In our classroom, we pretended that each of the colored bead bars was a collection of different gems. One is red so that is obviously rubies. Two is green so that is emeralds or jade. Etc. You can have Waldorf gnomes gathering gems and still be doing math with colored bead bars. What could be simpler than that?
As we continue to find connections between Waldorf and Montessori, I will share them. I know these two philosophies are considered to be worlds apart but I think it is important to bring the best things you can find to children, and to be trained in a variety of approaches and be able to have enough flexibility to teach a child in the way he or she learns best. Teachers should be trusted and treated like we treat our first responders. Highly trained before they begin, provided with continuous ongoing training in their profession, respected, and fully allowed to assess a situation in real time, exercise their judgement, and do what they think is needed.
Ok, soapbox moment aside.
In the first few days of this week, I showed the students the straw bale cold frames I had built over the weekend. I've planted green and red lettuces, golden beets, carrots, and radishes. We also cut down the remaining weeds, laid down cardboard weed-blocking paths in the garden, watered the seeds, checked for germination, and monitored the temperature outside to see if the windows needed to be put in place (not yet). We continued our read aloud chapter book, a long fable from China, and learned a haiku as our poem. We practiced skip counting by 2, 3, 5, and 6. We had a lesson on our final philosopher for Nature, Baruch Spinoza, and had a stimulating philosophical discussion about his idea that everything in the universe is one substance which manifests itself in an infinite variety of ways! We also brainstormed fundraiser ideas for our endangered animals. I demonstrated how to use the salt tray for penmanship practice as well as meditation. We debated whether we should have a classroom job chart. Handwork continued with lots of sewing, weaving, finger knitting, and knitting. One older student did a difficult form drawing exercise.
In Physics, my older students explored the Sources of Sound. Our study of Physics is a phenomenological approach, which focuses on demonstrations and experiments and observations in lieu of formulas. After each lesson the students are to complete an "exit slip" with one question they still have, inspired by our lesson. Our focus is on the habits of mind which make a person into a scientist. (A cat is a cat. But you would observe it differently depending on the lens / academic subject you were using. If you were writing a poem about a cat, measuring a cat, or doing science experiments on a cat, you would be doing very different things. You would look differently, question differently, write differently. There is only one world and the "subjects" are really just different ways of looking at it.) They also sat in on the biography of Leonardo da Vinci, since our main lesson books this block are inspired by his notebooks.

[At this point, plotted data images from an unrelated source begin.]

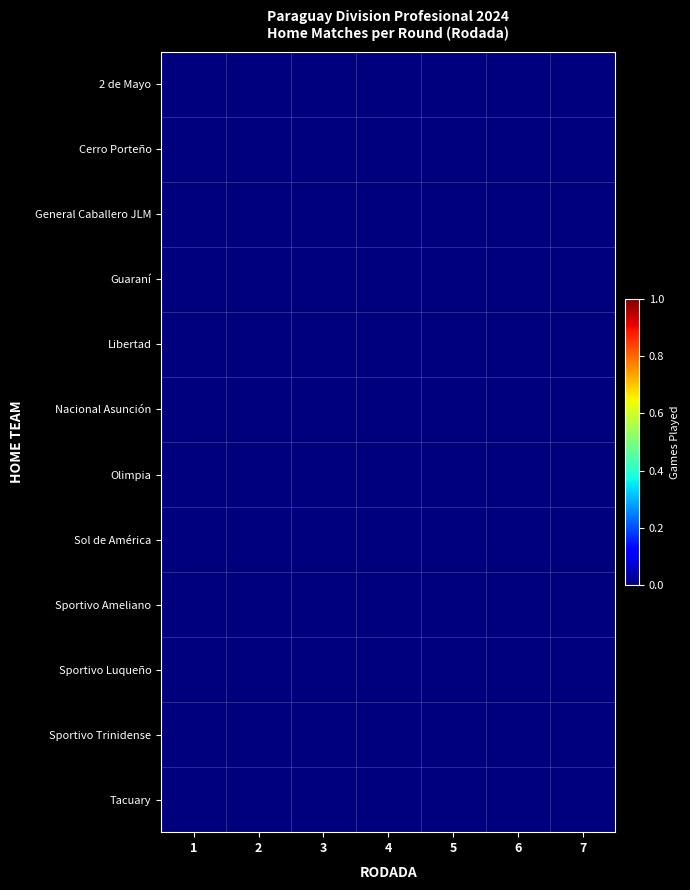

At which category does the chart reach its minimum across all series?

1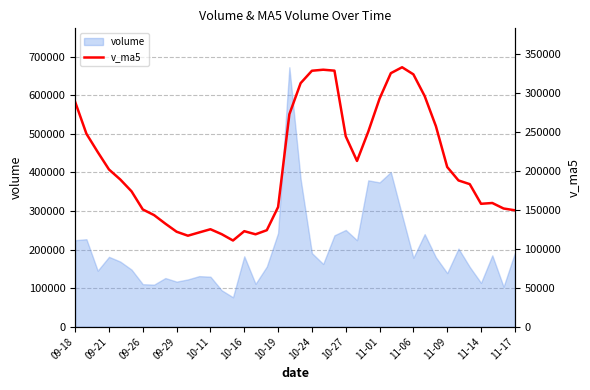

What is the sum of the values at 37 and 11-14?

284152.3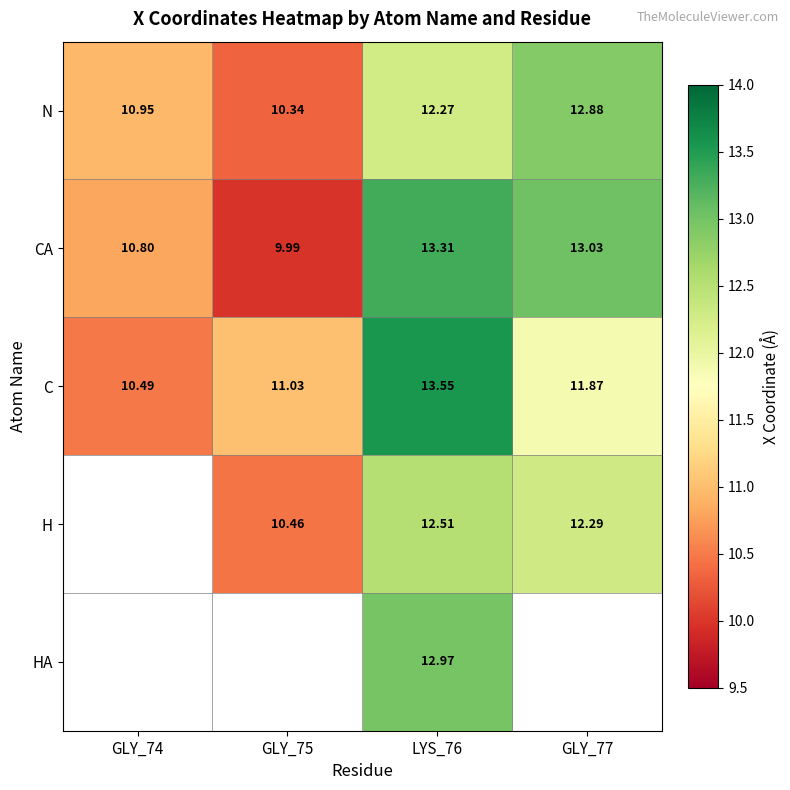

Is it true that H equals 17.0 at GLY_75?

False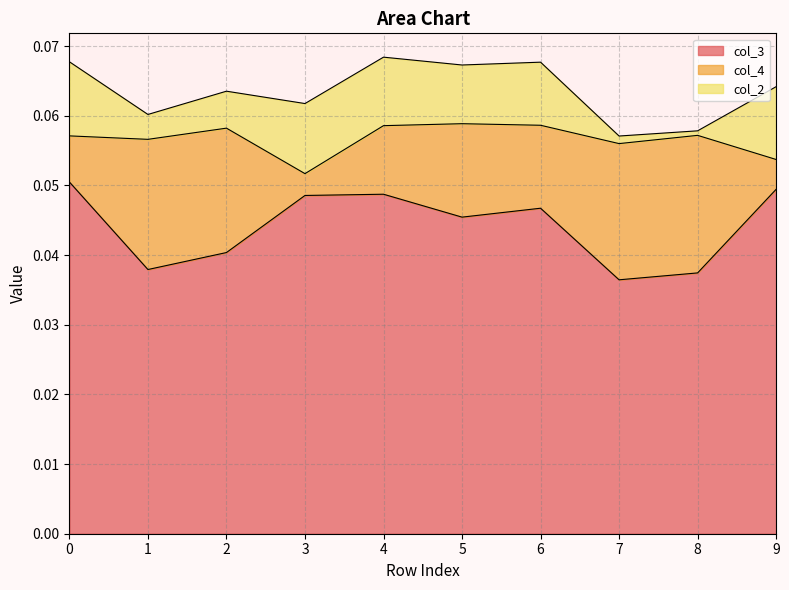

Reading right to left, transcribe all the data shown in this chart.

col_3: 9=0.0	8=0.0	7=0.0	6=0.0	5=0.0	4=0.0	3=0.0	2=0.0	1=0.0	0=0.1
col_4: 9=0.0	8=0.0	7=0.0	6=0.0	5=0.0	4=0.0	3=0.0	2=0.0	1=0.0	0=0.0
col_2: 9=0.0	8=0.0	7=0.0	6=0.0	5=0.0	4=0.0	3=0.0	2=0.0	1=0.0	0=0.0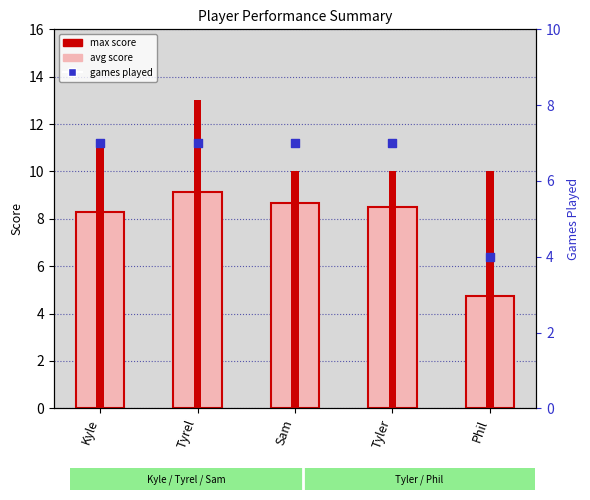

Which series reaches the maximum Y coordinate?

max score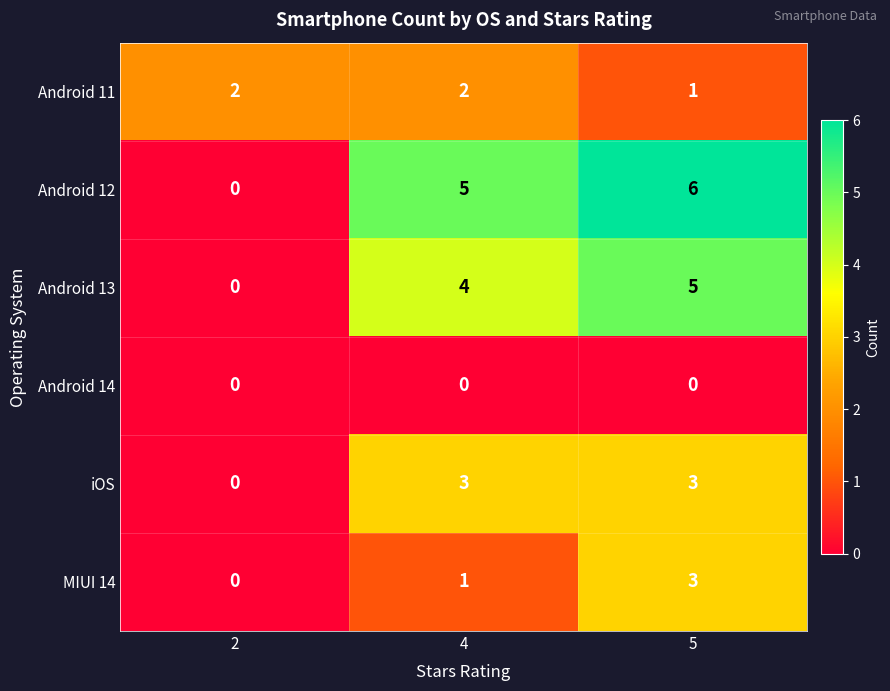

Is it true that Android 13 equals 6 at 4?

False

Physics is Fun! A Sourcebook for Teachers
In Great Inventors, my younger students heard several stories including Beautiful Oops!, the tiny book-cover-inside-flap biography of the author of Girls Think of Everything and her "Swim Fishies" invention (and the students gave some thought to what they would like to invent), and Neo Leo, a book about our first inventor, Leonardo da Vinci. They also did a measurement activity to see if his observations on the proportions of the human body (discovered through many countless hours of dissection of corpses in his quest to understand human anatomy) proved accurate. Ms. Sherri took them across the street with chalk and meter sticks and rulers to lay on the blacktop and trace one another and measure. Did you know that the length from your elbow to the tip of your longest finger (the Egyptian cubit) is 1/4 of your height?